Кое-что теперь ясно. Военнослужащий на фото. Что же случилось с Бобби? Он погиб? Бедный старик! Сойти с ума от горя можно. Испытано на себе.
— Во-о-от, готово, Бобби. — Незнакомец несет тарелку.
Урчание в желудке. Голод.
— Я Роб, — выдавливаю.
— Робби-Бобби, — нараспев произносит он, помешивая суп ложкой.
Пришедшие от аппетита силы. Привстаю без помощи. Реинкарнация? Может, в параллельном мире я правда сын этого человека? Нет. Суп из банки и вещмешок. Счастливая случайность. Совпадения и никакой мистики. Старик присаживается на край дивана. Подносит ложку.
— Ну-ка…
— Я сам. — Протягиваю руки.
— Не гони коней, мальчик! Вот поправишься, и мы пойдем на рыбалку.
Забота. Горячая вкусная еда. Жар очага.
— Вот та-а-ак! — тянет старик, собирая остатки супа.
Нега от сытости. Испарина. Протираю лоб, макушку.
Что?
Провожу пальцами по голове. Мать твою! Короткий ёжик? Незнакомец меня обрил. Но зачем? В доме какие-то насекомые? Клопы, вши?
— А-а, это… — кивает старик, заметив недоумение. — Пока ты слонялся по лесам, сильно оброс. Решил, что тебе будет приятно очнуться с более-менее нормальной прической.
«Нормальная прическа».
Что это значит вообще? Ненавижу короткие стрижки! Не идут они мне. Фото на стене. Его сын. Сейчас ему было бы сорок с небольшим. Мы с ним совершенно не похожи. Он улыбчивый, русоволосый, коренастый.

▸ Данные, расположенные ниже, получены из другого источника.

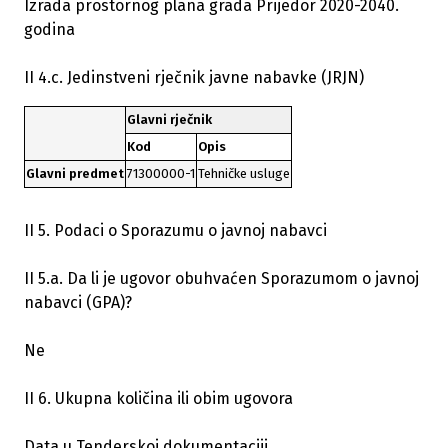
Izrada prostornog plana grada Prijedor 2020-2040.
godina
II 4.c. Jedinstveni rječnik javne nabavke (JRJN)
Glavni rječnik
Kod
Opis
Glavni predmet
71300000-1
Tehničke usluge
II 5. Podaci o Sporazumu o javnoj nabavci
II 5.a. Da li je ugovor obuhvaćen Sporazumom o javnoj
nabavci (GPA)?
Ne
II 6. Ukupna količina ili obim ugovora
Data u Tenderskoj dokumentaciji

С голубыми глазами и носом-картошкой.
— На себя посмотри! — хриплю, указывая старику на бороду и длинные патлы седых волос.
Посмотреть бы в зеркало на свой видок. Клетчатая рубаха, бритая башка. Ультраправый радикал. Гопник без штанов и в шерстяных бабушкиных носках. Белый националист — полуиранец. Блеск!
— И не говори, сынок! Знаешь, после смерти твоей мамы я совсем раскис. Видишь, и дом запустил.
Симпатия к старику. Несмотря на горе, на потерю жены и сына, он добродушный, беззлобный. Не то что я. Убийца! Эх, если бы он только знал, кого выходил и приютил…
Глава 25
— Барб, приходи вечером. У меня кое-что есть, — подмигивает Джина.
Ее воздушный поцелуй. Скрывается за дверью. Она имела в виду чудесные капсулы? Да сто процентов. Мне плохо! Они мне нужны. Тот злосчастный, чудовищный день…
— Стоп! Снято! — насмешливый, гадкий и такой знакомый бас.
Винтовая лестница в доме Келли. Огромные лапы в кроссовках. Толстые ляжки, обтянутые тканью спортивных штанов. Кофта с логотипом школьной команды регби. И, наконец, довольная морда Крейга Томпсона. К щеке прижата камера.
Оцепенение от неожиданности… И дикого ужаса! Неужели кокс так сработает? Галлюцинации? Зачем, ну зачем приняла эту дрянь?! Взбудораженное сознание.
Нет! То был не мираж. Томпсон во плоти. Спустился с победоносным видом. Нажал какую-то кнопку на камере. Встал, опершись задом на изогнутые перила.